1/26 - Verplanck, HRM 40.5: The light snow that started falling last night created a glorious landscape this morning. It was strange to see it still snowing this morning, even though the sun was shining brightly. In the early afternoon we began a search for eagles, beginning with Steamboat Dock in Verplanck. We were so happy to see the beautiful adult that perches in the trees that overlooks the river. The white head and tail of the eagle shone in the sunlight, and it sat very still, oblivious to the people gaping at it with scopes and cameras. Another adult flew over from across the river, made graceful circles in the sky, and then landed somewhere on Dogan Point a mile south.

- Dorothy Ferguson, Bob Ferguson

1/27 - Tivoli Bays, HRM 100: My wife and I were hiking in Tivoli Bays in late afternoon when we saw a barred owl. We speculated that the owl was hunting at the edge of a clearing. It was the first owl my wife had ever seen in the wild.

- Steve Young

1/27 - Rhinecliff Dock, HRM 88: In midday there was a spectacular scene of broken ice of every size and shape, moving rapidly upriver with the last of the flood tide. As thin sheets of ice hit the dock, they splintered with cracks and pops, and sent pieces of clear ice skittering over the water-covered ice sheet. Much thicker chunks of ice were gathered along the shoreline. Far out I saw some large dark birds on the ice. With my monocular I was able to see two white heads, and then a broad white tail as one bird flew out and back over the ice floes - bald eagles taking an ice-ride.

- Alice McGovern

1/27 - Esopus Meadows, HRM 87: The iced-over Hudson River was singing today at Esopus Meadows. Not the cracking and groaning of the ice breaking, but a somewhat eerie sound, often quite loud, reminiscent of a sheet of metal set to vibrating.

- Peter Relson, Carol Anderson

1/27 - West Point, HRM 51: I spotted a solitary male common goldeneye duck swimming in the river at the South Dock area of West Point. The goldeneye swam through a group of Canada geese, each species seemingly ignoring the other.

- Doug Gallagher

1/27 - Peekskill to Oscawana, HRM 43-38: Two adult bald eagles were perched on different branches in a tree at Oscawana Point, their colors vibrant against the clear midday sky. As a kayak passed by, one of the eagles flew out, circled over the river, and then headed back inland. Later in the afternoon from Charles Point we noticed a lot of ice on Peekskill Bay and four adult eagles out on the floes.

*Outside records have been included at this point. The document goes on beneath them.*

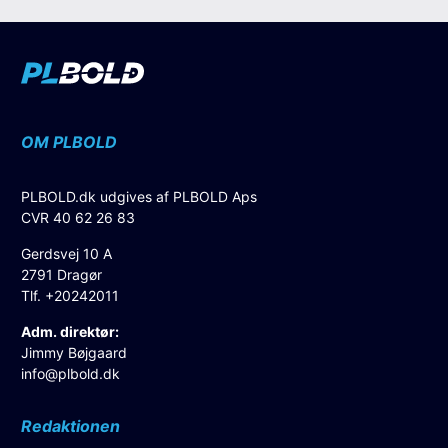
OM PLBOLD
PLBOLD.dk udgives af PLBOLD Aps
CVR 40 62 26 83
Gerdsvej 10 A
2791 Dragør
Tlf. +20242011
Adm. direktør:
Jimmy Bøjgaard
info@plbold.dk
Redaktionen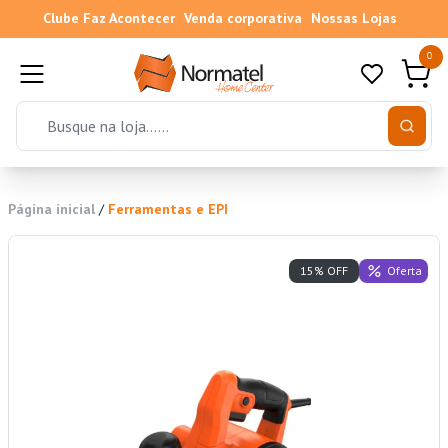
Clube Faz Acontecer
Venda corporativa
Nossas Lojas
0
Página inicial
/
Ferramentas e EPI
Oferta
15% OFF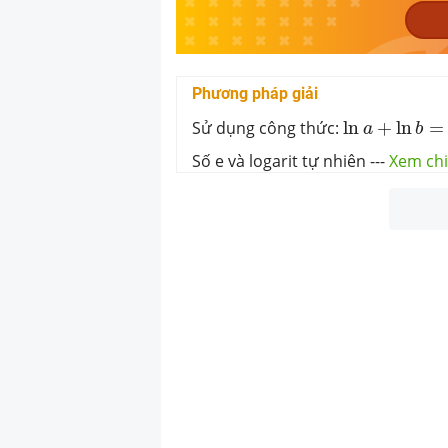
Phương pháp giải
ln
a
+
ln
b
=
ln
(
Sử dụng công thức:
ln
+
ln
=
a
b
Số e và logarit tự nhiên
---
Xem chi 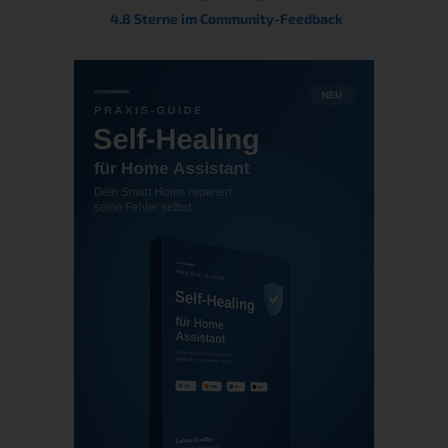
4.8 Sterne im Community-Feedback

- Dorothy Ferguson, Bob Ferguson

1/27 - Westchester County, HRM 43-34: Twenty-one members of our bird club plus guests assembled on a beautiful day to tour and bird the Westchester County shoreline. Our total count included 21 eagles, five red-tailed hawks, one barred owl, three American coot, three American black ducks, a dozen buffleheads, eight common mergansers, a red breasted merganser, and many Canada geese, gulls, and double-crested cormorants. At the Croton Point campground, several members got a fast look at a coyote hunting on the landfill.

- Bob Rancan, Janet Rancan, Alec Malyon, Hillary Malyon

1/27 - Brooklyn, New York City: I witnessed an aerial battle between a red-tailed hawk and a common raven over Green-Wood Cemetery this morning. It lasted five to seven minutes, with the birds circling around each other and the hawk being the main aggressor, dive-bombing the raven. They worked their way south with a few vocalizations from the raven. This was my first sighting of a raven within the bounds of Brooklyn.

- Matthew Willis

1/27 - New York Harbor, Lower Bay: I led a seabirds and seals tour around New York for New York City Audubon. It was a relatively balmy and calm day, and low tide, which allowed for excellent views of sunning seals on the rocks of Swinburne Island. Bird highlights included large rafts of greater scaup, several buffleheads and common goldeneye, a couple of red-throated and common loons, northern gannets diving in the distance, and a first-winter Iceland gull hanging out with the herring and ring-billed gulls on Swinburne. There were also a couple of great cormorants, many fewer than the 20+ we had on last week's cruise. Where do they go?